TASK DETAILS:
Your answer must be the lines from the one containing "List each element's" through the last line below, copied exactly, with no pictures.
───── PROVIDED ENTRIES
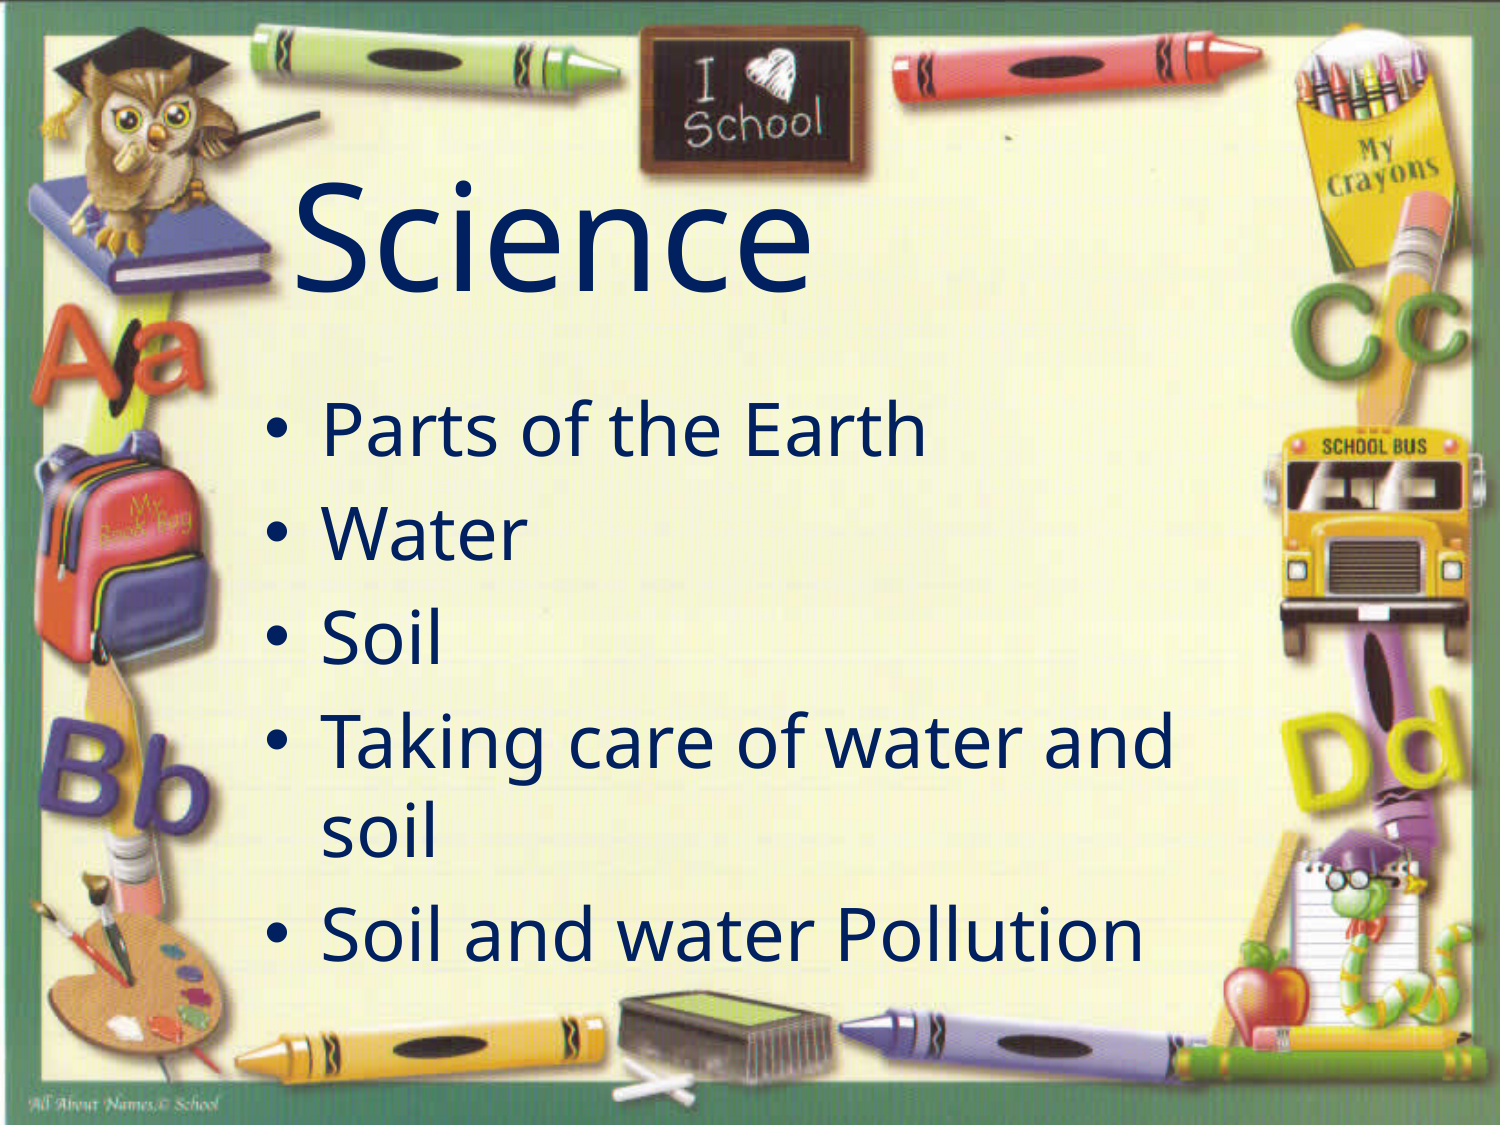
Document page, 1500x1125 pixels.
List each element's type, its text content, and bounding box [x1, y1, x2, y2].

list Parts of the Earth Water Soil Taking care of water and soil Soil and water Pollution [249, 375, 1313, 988]
picture [0, 0, 1500, 1125]
title Science [275, 137, 1450, 325]
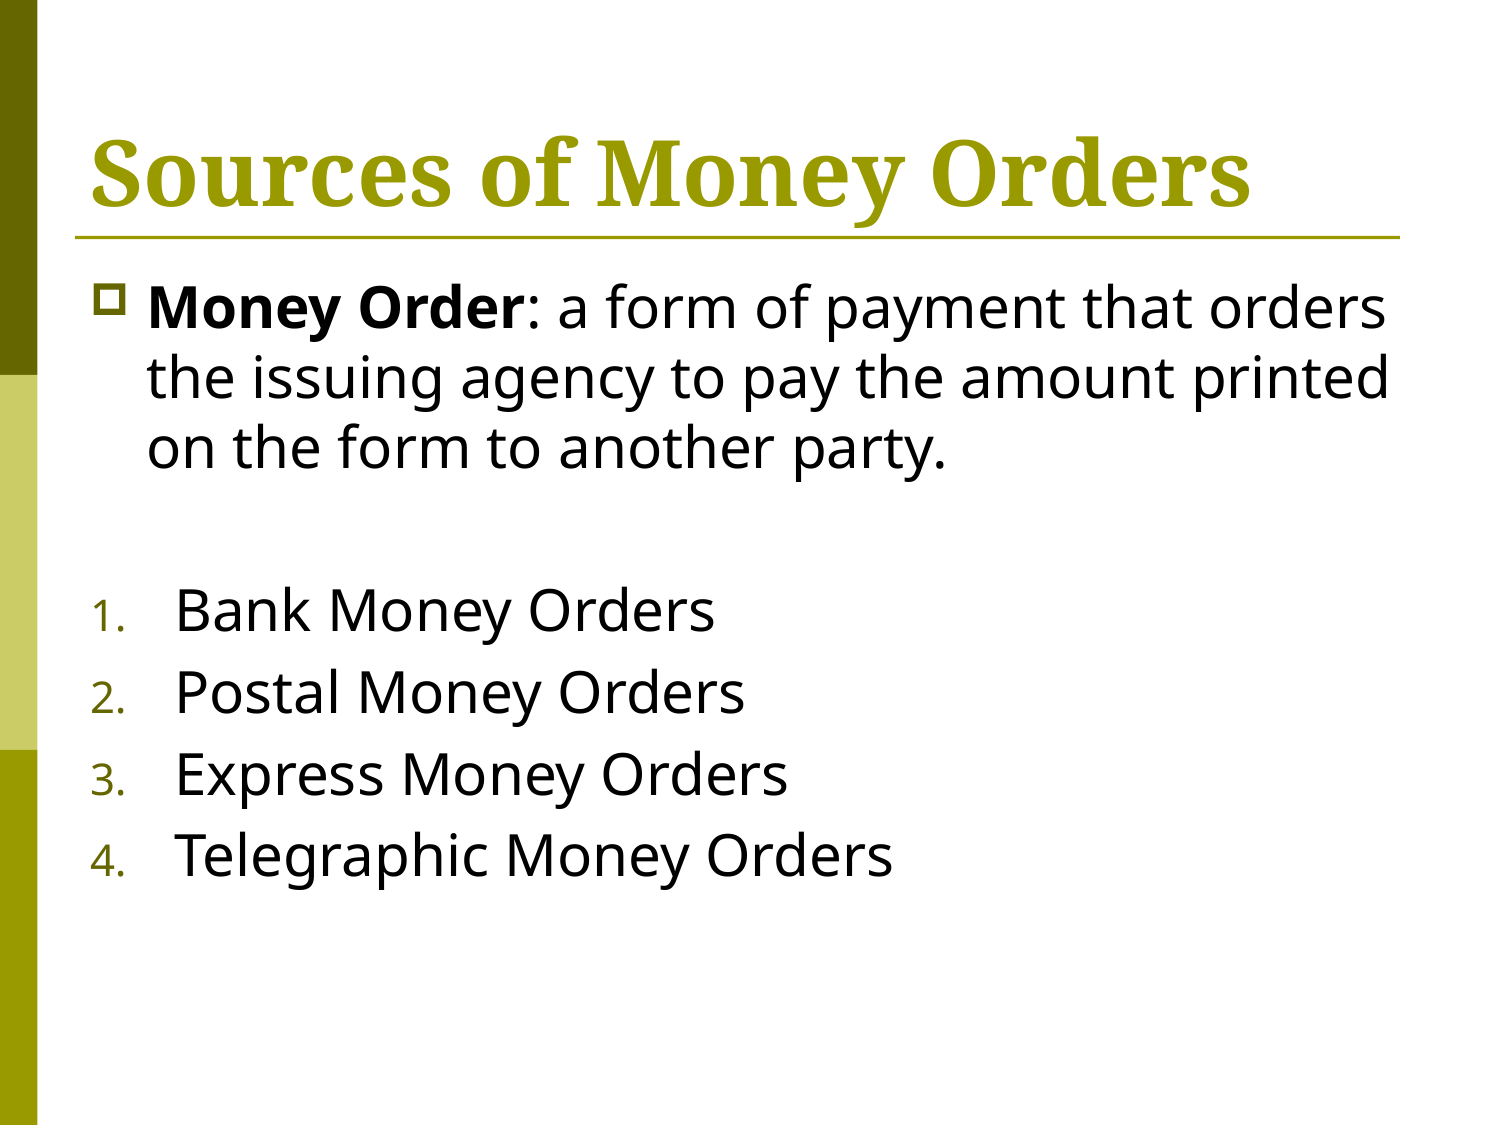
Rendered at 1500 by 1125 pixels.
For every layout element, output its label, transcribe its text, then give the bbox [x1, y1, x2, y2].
──────────
TASK SOLUTION:
List each element's type, its text content, and bounding box [x1, y1, x2, y2].

list Parts of the Earth Water Soil Taking care of water and soil Soil and water Pollution [249, 375, 1313, 988]
picture [0, 0, 1500, 1125]
title Science [275, 137, 1450, 325]
Rendered at 1500 by 1125 pixels.
For every layout element, output its label, transcribe its text, then give the bbox [x1, y1, x2, y2].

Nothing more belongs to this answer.